Fast forward two decades and there’s an excellent highway to Merzouga and there is now a small “village” of tent camps on the dunes, many (including ours) offering fairly luxurious experiences, complete with en-suite toilets and tents with electricity. Progress, of an ambivalent sort, as come to the Moroccan Sahara. But at least you can still ride camels.
Sadly, however, all good things must come to an end, and we are leaving Morocco in a week. This also means that we are going to have to take our first airplane on our journey.
Our next destination is Egypt, a locale that is virtually impossible to get to from Morocco without an airplane, as the border with Algeria is closed, and in any case Libya next door is far too dangerous for travel. We’ve run out of European visa time for now, so we can’t go overland back through Europe (which would be a *long* trek in any case), and the only other way to get to Egypt would be to go through the disputed and highly militarized Western Sahara, cross the dangerous border into Mauretania and then again through Algeria and Libya.
So at last, our family will be reacquainting ourselves with the airplane. We will be utilizing this mode of transport several more times in the coming months as we head from Egypt to Cyprus then on to Dubai and then Tanzania (where we will be volunteering for several weeks), before, if all goes as planned, heading back to Europe where, after a few months interlude, we’ll be heading overland into Asia through Russia by way of Mongolia.
For now, though, we are enjoying staying in a city that, however exotic, like everywhere else one spends time, grows more familiar by the day. . .
Wow…thank you for posting this inspiring travel log and pics.

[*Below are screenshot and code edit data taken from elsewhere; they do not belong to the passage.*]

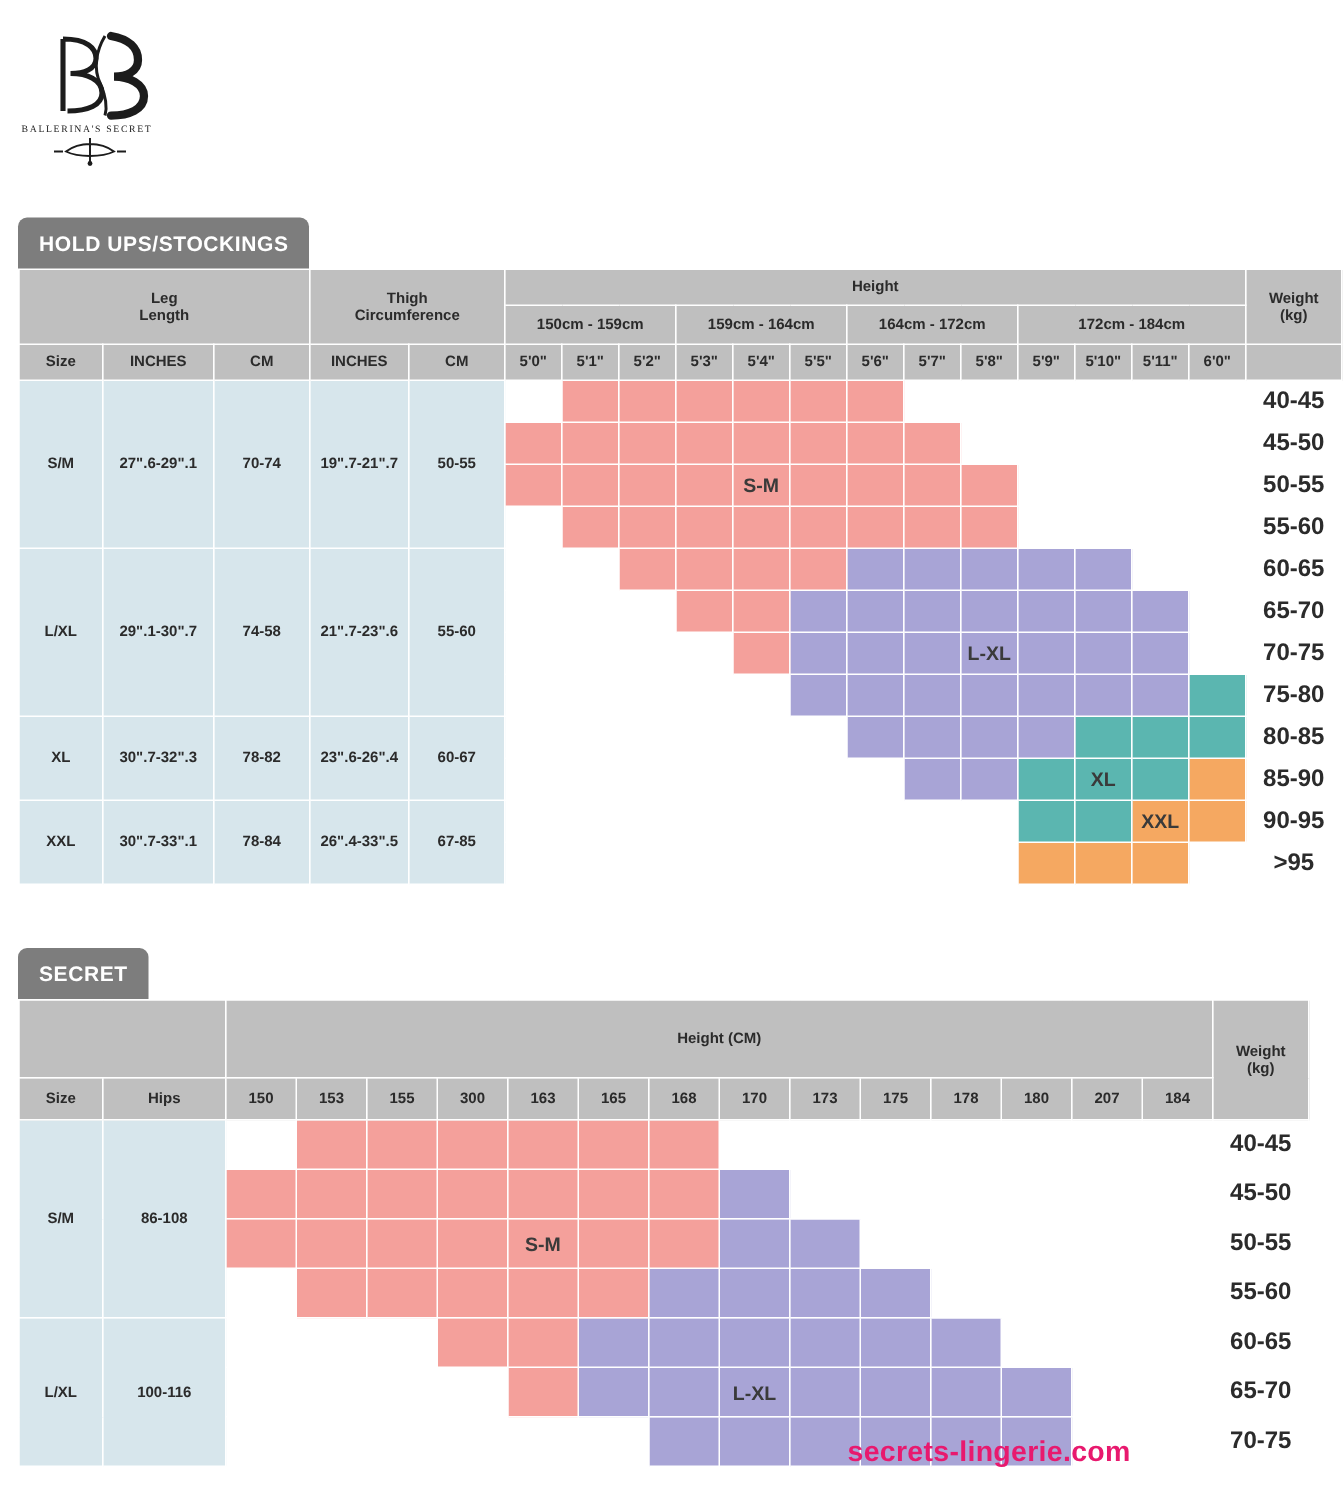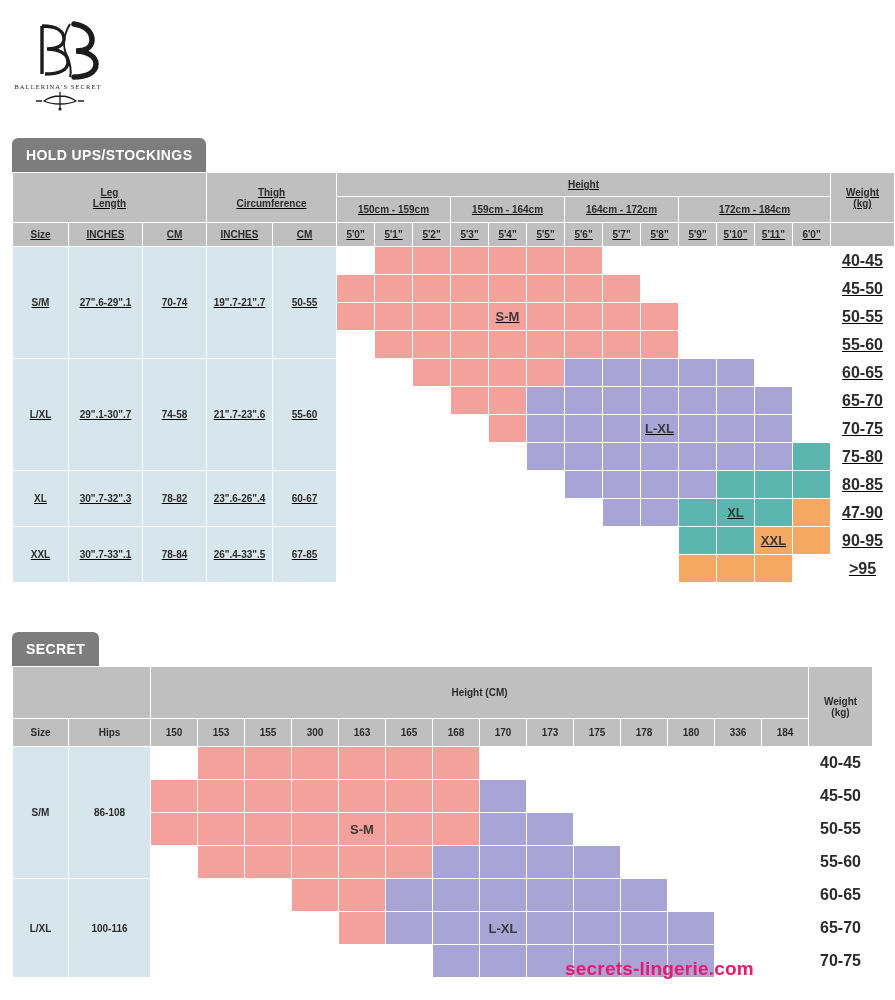--- a/index.html
+++ b/index.html
@@ -81,21 +81,21 @@
   .wm-url {
     position: absolute;
     left: 565px; top: 958px;
     font-family: "Liberation Sans", sans-serif;
     font-size: 19px;
     font-weight: bold;
     color: #e8196e;
     letter-spacing: .2px;
   }
   .sec2 { position: absolute; left: 12px; top: 632px; }
-  .sec1 { position: absolute; left: 12px; top: 138px; text-decoration: underline; }
+  .sec1 { position: absolute; left: 12px; top: 145px; }
 </style>
 </head>
 <body>
 
 <div class="page">
 
   <div class="logo-area">
     <svg class="logo-mark" width="96" height="64" viewBox="0 0 96 64">
       <path d="M30 8 L30 56 M30 8 C46 8 52 14 52 21 C52 28 44 31 35 31 C46 31 56 35 56 44 C56 52 47 56 33 56" fill="none" stroke="#1c1c1c" stroke-width="3.4"></path>
       <path d="M62 6 C74 8 80 14 80 22 C80 30 72 33 64 33 C74 33 84 38 84 46 C84 55 74 59 62 59" fill="none" stroke="#1c1c1c" stroke-width="5.5" stroke-linecap="round"></path>
@@ -332,21 +332,21 @@
             <td class="blank" style="height:28px"></td>
             <td class="blank" style="height:28px"></td>
             <td class="blank" style="height:28px"></td>
             <td class="blank" style="height:28px"></td>
             <td class="purple" style="height:28px"></td>
             <td class="purple" style="height:28px"></td>
             <td class="teal" style="height:28px"></td>
             <td class="teal" style="height:28px"><span class="celltext">XL</span></td>
             <td class="teal" style="height:28px"></td>
             <td class="orange" style="height:28px"></td>
-            <td class="wt">47-90</td>
+            <td class="wt">85-90</td>
           </tr>
           <tr>
             <td class="rowhdr" rowspan="2">XXL</td>
             <td class="rowhdr" rowspan="2">30".7-33".1</td>
             <td class="rowhdr" rowspan="2">78-84</td>
             <td class="rowhdr" rowspan="2">26".4-33".5</td>
             <td class="rowhdr" rowspan="2">67-85</td>
             <td class="blank" style="height:28px"></td>
             <td class="blank" style="height:28px"></td>
             <td class="blank" style="height:28px"></td>
@@ -418,21 +418,21 @@
             <td class="hdr-sub">155</td>
             <td class="hdr-sub">300</td>
             <td class="hdr-sub">163</td>
             <td class="hdr-sub">165</td>
             <td class="hdr-sub">168</td>
             <td class="hdr-sub">170</td>
             <td class="hdr-sub">173</td>
             <td class="hdr-sub">175</td>
             <td class="hdr-sub">178</td>
             <td class="hdr-sub">180</td>
-            <td class="hdr-sub">336</td>
+            <td class="hdr-sub">207</td>
             <td class="hdr-sub">184</td>
           </tr>
           <tr>
             <td class="rowhdr" rowspan="4">S/M</td>
             <td class="rowhdr" rowspan="4">86-108</td>
             <td class="blank" style="height:33px"></td>
             <td class="pink" style="height:33px"></td>
             <td class="pink" style="height:33px"></td>
             <td class="pink" style="height:33px"></td>
             <td class="pink" style="height:33px"></td>

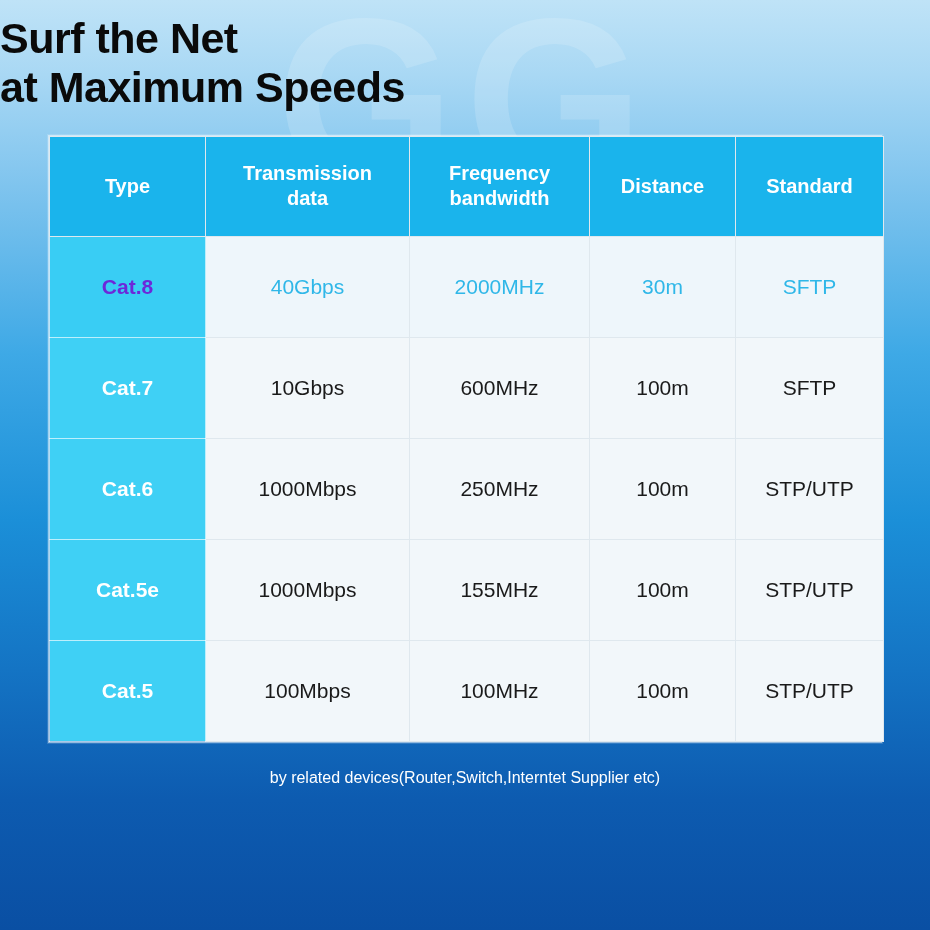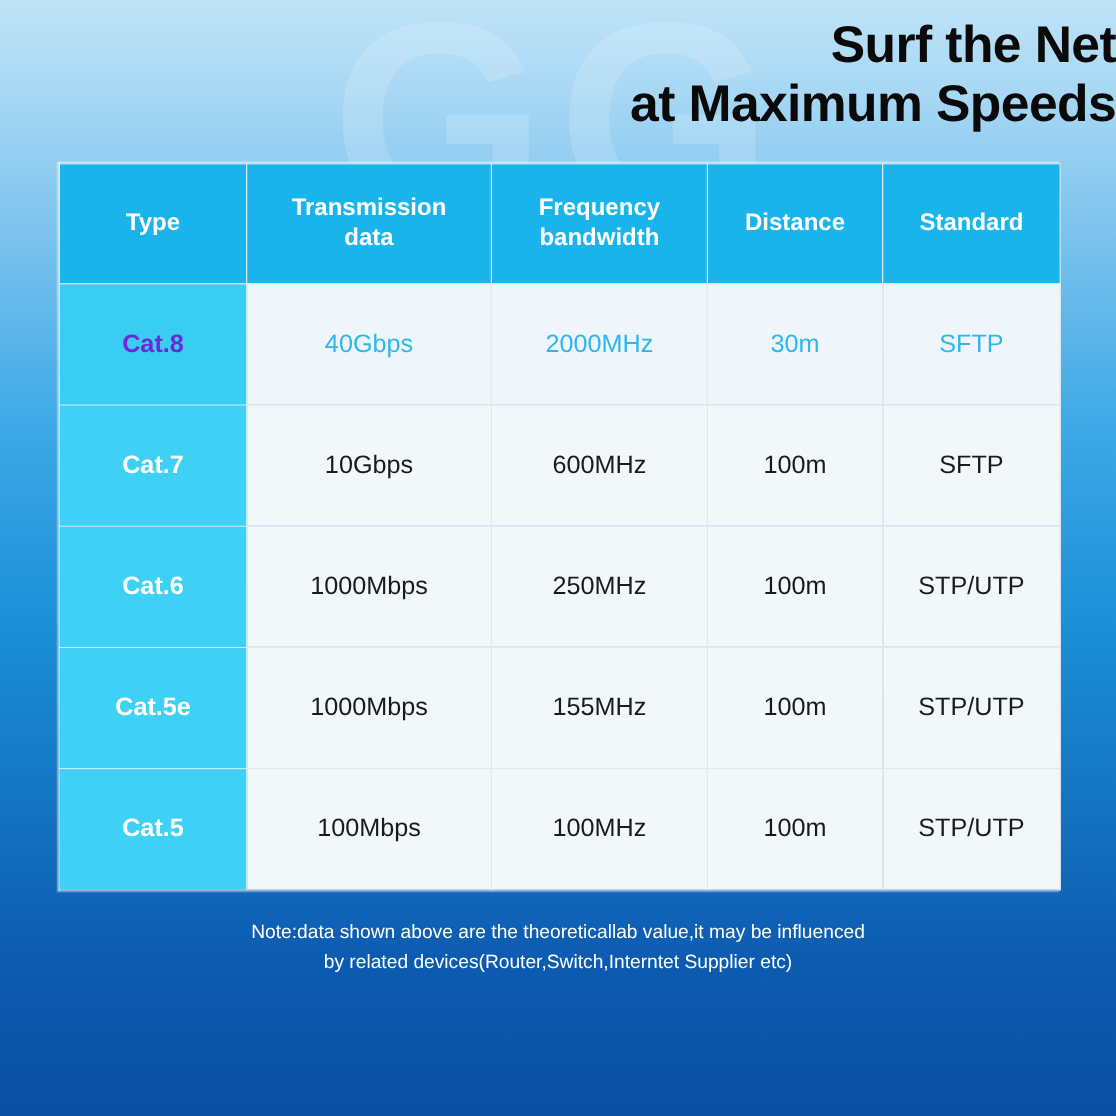--- a/index.html
+++ b/index.html
@@ -39,21 +39,21 @@
     letter-spacing: 10px;
     color: rgba(255,255,255,0.16);
     text-align: center;
     line-height: 260px;
     user-select: none;
     pointer-events: none;
   }
   .title {
     position: relative;
     padding-top: 14px;
-    text-align: right;
+    text-align: left;
     color: #0a0a0a;
     font-size: 43px;
     font-weight: bold;
     line-height: 1.15;
     letter-spacing: -0.5px;
   }
   .title .line2 {
     display: block;
   }
 
@@ -192,17 +192,16 @@
           <td>100Mbps</td>
           <td>100MHz</td>
           <td>100m</td>
           <td>STP/UTP</td>
         </tr>
       </tbody>
     </table>
   </div>
 
   <div class="note">
-    <div>Note:data shown above are the theoreticallab value,it may be influenced</div>
     <div>by related devices(Router,Switch,Interntet Supplier etc)</div>
   </div>
 
 </div>
 
 </body></html>

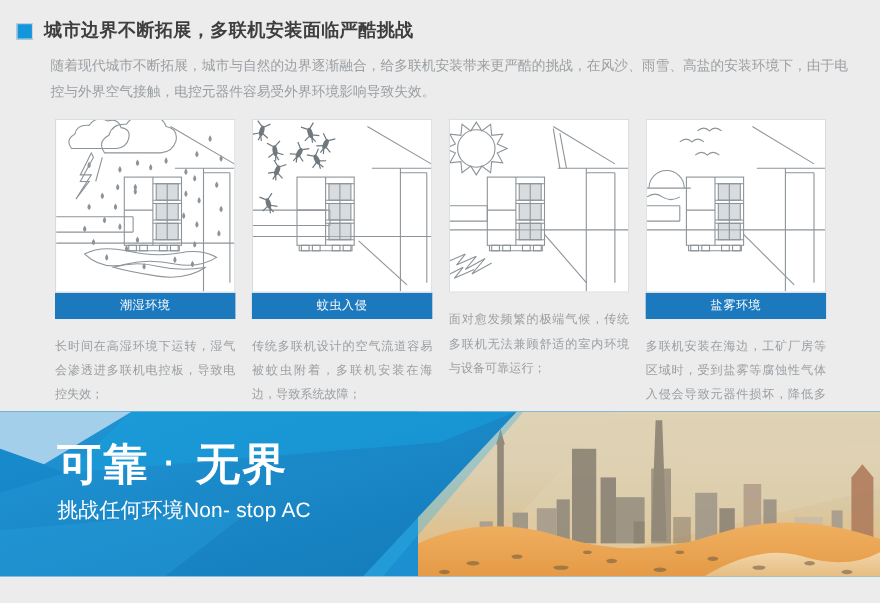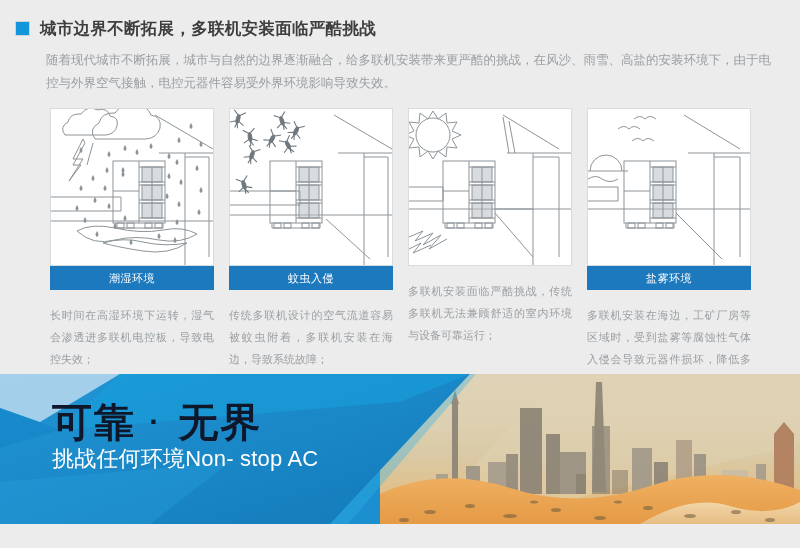--- a/index.html
+++ b/index.html
@@ -50,26 +50,26 @@
   }
 
   
   .banner{
     position:absolute;left:0;top:374px;width:800px;height:150px;
     overflow:hidden;background:#1b8fd0;
   }
   .banner svg{position:absolute;left:0;top:0;display:block;}
   .banner-text{position:absolute;left:52px;top:24px;width:430px;}
   .banner-h1{
-    font-size:40px;font-weight:bold;color:#0f172a;
+    font-size:40px;font-weight:bold;color:#ffffff;
     line-height:48px;letter-spacing:2px;white-space:nowrap;
   }
   .banner-h1 .dot{font-size:30px;vertical-align:4px;letter-spacing:6px;}
   .banner-h2{
-    font-size:22px;color:#ffffff;
+    margin-top:6px;font-size:19px;color:#ffffff;
     line-height:26px;white-space:nowrap;letter-spacing:.2px;
   }
 </style>
 </head>
 <body>
 
 <div class="page">
 
   <div class="header">
     <div class="title-row">
@@ -246,21 +246,21 @@
             <rect x="38" y="114" width="7" height="5"></rect>
               <rect x="48" y="114" width="7" height="5"></rect>
             <rect x="66" y="114" width="7" height="5"></rect>
               <rect x="76" y="114" width="7" height="5"></rect>
 
             <path d="M0 128 L14 122 L6 132 L24 124 L14 136 L32 126 L20 140 L38 130"></path>
             <path d="M0 140 L12 134 L4 144 L22 136"></path>
           </g>
         </svg>
       </div>
-      <div class="card-caption">多联机安装面临严酷挑战，传统多联机无法兼顾舒适的室内环境与设备可靠运行；</div>
+      <div class="card-caption">面对愈发频繁的极端气候，传统多联机无法兼顾舒适的室内环境与设备可靠运行；</div>
     </div>
 
     <div class="card">
       <div class="card-frame">
         <svg width="162" height="156" viewBox="0 0 162 156">
           <g fill="none" stroke="#8d9499" stroke-width="1">
             <path d="M96 6 L152 40 M100 44 L162 44 M126 44 L126 156 M126 48 L152 48 M152 48 L152 148"></path>
             <path d="M0 78 L30 78 M0 92 L30 92 M30 78 L30 92"></path>
             <path d="M0 100 L162 100"></path>
             <path d="M88 104 L134 150"></path>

Your family continues to amaze!
Love your post and the photos. Magnificent indeed! Love and good wishes to you all. Xoxo
Reach out if you need help travel planning. Seriously. We own a travel agency.
What an absolutely fantastic journey! Your photos are wonderful, especially the double selfie of you and Libby together on the camel. Lawrence of Arabia and Marco Polo would be so proud!
Bravo !!! Anita , you are in one of my favorites Countries, Morocco ❤️, the picture ridding the camels are AWESOME ❤️❤️, what a GREAT experience for your kids💕💕💕, these whole trip is an ADVENTURE… did you like SPAIN, I may retire there, 🤔…. we miss you DEAR DR Carl, hasta pronto Anita💕💕💕
Happy Thanksgiving! I was too absorbed in reading your amazing journey to realize the plane-less itinerary all the way to Sahara until you pointed it out. Bravo!
Happy Thanksgiving! I was too absorbed in reading your amazing journey to realize the plane-less itinerary all the way to Sahara until you pointed it out. Bravo!
Magnificent! Reading this has put Fes and Marrakech on our family’s travel list! Safe travels to Egypt.
Amazing! Thank you for sharing your spectacular adventures. This is a great reminder of all of the interesting places in the world that await us.
Gorgeous photography and amazing to hear the contrasts of 20 years ago vs now. Sounds like a truly amazing experience for the whole family. Very cool that you got that far with no airplane. Keep posting so we can travel with you.
Most epic post yet! Continue to be amazed by your journey and very inspired! -Katie
Unbelievable experiences – thanks for allowing us these glimpses .. so great!!